*** Opening of Provided data ***

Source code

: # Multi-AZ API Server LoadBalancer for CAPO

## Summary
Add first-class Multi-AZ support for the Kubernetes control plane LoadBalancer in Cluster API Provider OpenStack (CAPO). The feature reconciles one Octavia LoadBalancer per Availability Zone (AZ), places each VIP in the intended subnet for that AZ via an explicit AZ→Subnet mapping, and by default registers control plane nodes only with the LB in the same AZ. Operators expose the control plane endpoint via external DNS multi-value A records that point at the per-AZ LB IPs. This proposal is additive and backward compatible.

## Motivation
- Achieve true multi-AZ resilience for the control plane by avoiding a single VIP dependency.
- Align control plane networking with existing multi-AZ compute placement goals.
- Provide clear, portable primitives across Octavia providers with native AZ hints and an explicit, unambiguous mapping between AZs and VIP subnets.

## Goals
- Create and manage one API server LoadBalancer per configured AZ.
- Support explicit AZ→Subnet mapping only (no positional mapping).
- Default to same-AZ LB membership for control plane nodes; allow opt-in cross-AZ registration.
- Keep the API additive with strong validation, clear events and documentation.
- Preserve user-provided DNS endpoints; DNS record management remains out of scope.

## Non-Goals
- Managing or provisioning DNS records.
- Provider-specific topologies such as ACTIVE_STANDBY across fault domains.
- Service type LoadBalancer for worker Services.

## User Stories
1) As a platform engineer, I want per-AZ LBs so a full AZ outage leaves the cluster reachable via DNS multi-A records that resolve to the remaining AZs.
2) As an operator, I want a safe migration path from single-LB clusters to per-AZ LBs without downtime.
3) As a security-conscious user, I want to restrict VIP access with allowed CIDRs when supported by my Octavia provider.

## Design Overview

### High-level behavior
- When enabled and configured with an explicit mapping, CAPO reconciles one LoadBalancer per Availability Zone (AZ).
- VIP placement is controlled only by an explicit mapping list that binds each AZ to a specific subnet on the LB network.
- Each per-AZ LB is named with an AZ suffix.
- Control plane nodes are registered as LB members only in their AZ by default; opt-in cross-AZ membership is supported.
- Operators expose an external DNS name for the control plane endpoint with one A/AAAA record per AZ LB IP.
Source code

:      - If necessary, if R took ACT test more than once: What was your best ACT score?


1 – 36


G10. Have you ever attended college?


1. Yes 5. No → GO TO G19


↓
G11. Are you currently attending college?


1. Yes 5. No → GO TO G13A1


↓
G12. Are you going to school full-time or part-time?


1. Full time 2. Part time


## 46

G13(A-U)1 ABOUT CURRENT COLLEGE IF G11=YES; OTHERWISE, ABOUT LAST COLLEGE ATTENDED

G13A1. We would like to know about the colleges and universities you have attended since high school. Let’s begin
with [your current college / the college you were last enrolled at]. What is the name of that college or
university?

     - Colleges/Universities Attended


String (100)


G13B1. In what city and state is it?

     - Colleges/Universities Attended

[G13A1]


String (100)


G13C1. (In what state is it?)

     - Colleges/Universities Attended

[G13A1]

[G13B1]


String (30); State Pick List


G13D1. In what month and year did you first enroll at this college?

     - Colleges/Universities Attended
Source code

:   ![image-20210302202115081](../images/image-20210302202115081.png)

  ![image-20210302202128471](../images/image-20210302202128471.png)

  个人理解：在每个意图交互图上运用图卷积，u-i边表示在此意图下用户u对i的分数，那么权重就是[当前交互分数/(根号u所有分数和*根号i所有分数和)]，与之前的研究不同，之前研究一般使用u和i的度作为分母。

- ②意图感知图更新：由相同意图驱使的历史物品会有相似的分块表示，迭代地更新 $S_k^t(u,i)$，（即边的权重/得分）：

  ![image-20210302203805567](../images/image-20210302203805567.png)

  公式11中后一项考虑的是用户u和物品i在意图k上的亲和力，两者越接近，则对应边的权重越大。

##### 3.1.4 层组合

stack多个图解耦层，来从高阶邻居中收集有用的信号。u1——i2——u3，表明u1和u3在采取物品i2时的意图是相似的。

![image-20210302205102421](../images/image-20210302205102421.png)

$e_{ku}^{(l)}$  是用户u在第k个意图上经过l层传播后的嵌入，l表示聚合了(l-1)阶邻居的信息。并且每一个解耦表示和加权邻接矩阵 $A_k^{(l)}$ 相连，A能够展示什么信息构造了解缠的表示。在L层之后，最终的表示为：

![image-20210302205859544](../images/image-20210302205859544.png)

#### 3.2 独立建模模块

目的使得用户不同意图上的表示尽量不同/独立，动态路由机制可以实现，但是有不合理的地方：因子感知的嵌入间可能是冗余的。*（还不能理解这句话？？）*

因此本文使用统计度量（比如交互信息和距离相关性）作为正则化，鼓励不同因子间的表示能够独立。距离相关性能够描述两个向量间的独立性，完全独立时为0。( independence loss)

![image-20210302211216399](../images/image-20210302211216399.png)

*** Close of Provided data ***

> **What is required**
Please return every non-blank line of the source text in the items above as a JSON list of strings, with one string per line.

> **Task result**
[
  "Source code",
  ": # Multi-AZ API Server LoadBalancer for CAPO",
  "## Summary",
  "Add first-class Multi-AZ support for the Kubernetes control plane LoadBalancer in Cluster API Provider OpenStack (CAPO). The feature reconciles one Octavia LoadBalancer per Availability Zone (AZ), places each VIP in the intended subnet for that AZ via an explicit AZ→Subnet mapping, and by default registers control plane nodes only with the LB in the same AZ. Operators expose the control plane endpoint via external DNS multi-value A records that point at the per-AZ LB IPs. This proposal is additive and backward compatible.",
  "## Motivation",
  "- Achieve true multi-AZ resilience for the control plane by avoiding a single VIP dependency.",
  "- Align control plane networking with existing multi-AZ compute placement goals.",
  "- Provide clear, portable primitives across Octavia providers with native AZ hints and an explicit, unambiguous mapping between AZs and VIP subnets.",
  "## Goals",
  "- Create and manage one API server LoadBalancer per configured AZ.",
  "- Support explicit AZ→Subnet mapping only (no positional mapping).",
  "- Default to same-AZ LB membership for control plane nodes; allow opt-in cross-AZ registration.",
  "- Keep the API additive with strong validation, clear events and documentation.",
  "- Preserve user-provided DNS endpoints; DNS record management remains out of scope.",
  "## Non-Goals",
  "- Managing or provisioning DNS records.",
  "- Provider-specific topologies such as ACTIVE_STANDBY across fault domains.",
  "- Service type LoadBalancer for worker Services.",
  "## User Stories",
  "1) As a platform engineer, I want per-AZ LBs so a full AZ outage leaves the cluster reachable via DNS multi-A records that resolve to the remaining AZs.",
  "2) As an operator, I want a safe migration path from single-LB clusters to per-AZ LBs without downtime.",
  "3) As a security-conscious user, I want to restrict VIP access with allowed CIDRs when supported by my Octavia provider.",
  "## Design Overview",
  "### High-level behavior",
  "- When enabled and configured with an explicit mapping, CAPO reconciles one LoadBalancer per Availability Zone (AZ).",
  "- VIP placement is controlled only by an explicit mapping list that binds each AZ to a specific subnet on the LB network.",
  "- Each per-AZ LB is named with an AZ suffix.",
  "- Control plane nodes are registered as LB members only in their AZ by default; opt-in cross-AZ membership is supported.",
  "- Operators expose an external DNS name for the control plane endpoint with one A/AAAA record per AZ LB IP.",
  "Source code",
  ":      - If necessary, if R took ACT test more than once: What was your best ACT score?",
  "1 – 36",
  "G10. Have you ever attended college?",
  "1. Yes 5. No → GO TO G19",
  "↓",
  "G11. Are you currently attending college?",
  "1. Yes 5. No → GO TO G13A1",
  "↓",
  "G12. Are you going to school full-time or part-time?",
  "1. Full time 2. Part time",
  "## 46",
  "G13(A-U)1 ABOUT CURRENT COLLEGE IF G11=YES; OTHERWISE, ABOUT LAST COLLEGE ATTENDED",
  "G13A1. We would like to know about the colleges and universities you have attended since high school. Let’s begin",
  "with [your current college / the college you were last enrolled at]. What is the name of that college or",
  "university?",
  "     - Colleges/Universities Attended",
  "String (100)",
  "G13B1. In what city and state is it?",
  "     - Colleges/Universities Attended",
  "[G13A1]",
  "String (100)",
  "G13C1. (In what state is it?)",
  "     - Colleges/Universities Attended",
  "[G13A1]",
  "[G13B1]",
  "String (30); State Pick List",
  "G13D1. In what month and year did you first enroll at this college?",
  "     - Colleges/Universities Attended",
  "Source code",
  ":   ![image-20210302202115081](../images/image-20210302202115081.png)",
  "  ![image-20210302202128471](../images/image-20210302202128471.png)",
  "  个人理解：在每个意图交互图上运用图卷积，u-i边表示在此意图下用户u对i的分数，那么权重就是[当前交互分数/(根号u所有分数和*根号i所有分数和)]，与之前的研究不同，之前研究一般使用u和i的度作为分母。",
  "- ②意图感知图更新：由相同意图驱使的历史物品会有相似的分块表示，迭代地更新 $S_k^t(u,i)$，（即边的权重/得分）：",
  "  ![image-20210302203805567](../images/image-20210302203805567.png)",
  "  公式11中后一项考虑的是用户u和物品i在意图k上的亲和力，两者越接近，则对应边的权重越大。",
  "##### 3.1.4 层组合",
  "stack多个图解耦层，来从高阶邻居中收集有用的信号。u1——i2——u3，表明u1和u3在采取物品i2时的意图是相似的。",
  "![image-20210302205102421](../images/image-20210302205102421.png)",
  "$e_{ku}^{(l)}$  是用户u在第k个意图上经过l层传播后的嵌入，l表示聚合了(l-1)阶邻居的信息。并且每一个解耦表示和加权邻接矩阵 $A_k^{(l)}$ 相连，A能够展示什么信息构造了解缠的表示。在L层之后，最终的表示为：",
  "![image-20210302205859544](../images/image-20210302205859544.png)",
  "#### 3.2 独立建模模块",
  "目的使得用户不同意图上的表示尽量不同/独立，动态路由机制可以实现，但是有不合理的地方：因子感知的嵌入间可能是冗余的。*（还不能理解这句话？？）*",
  "因此本文使用统计度量（比如交互信息和距离相关性）作为正则化，鼓励不同因子间的表示能够独立。距离相关性能够描述两个向量间的独立性，完全独立时为0。( independence loss)",
  "![image-20210302211216399](../images/image-20210302211216399.png)"
]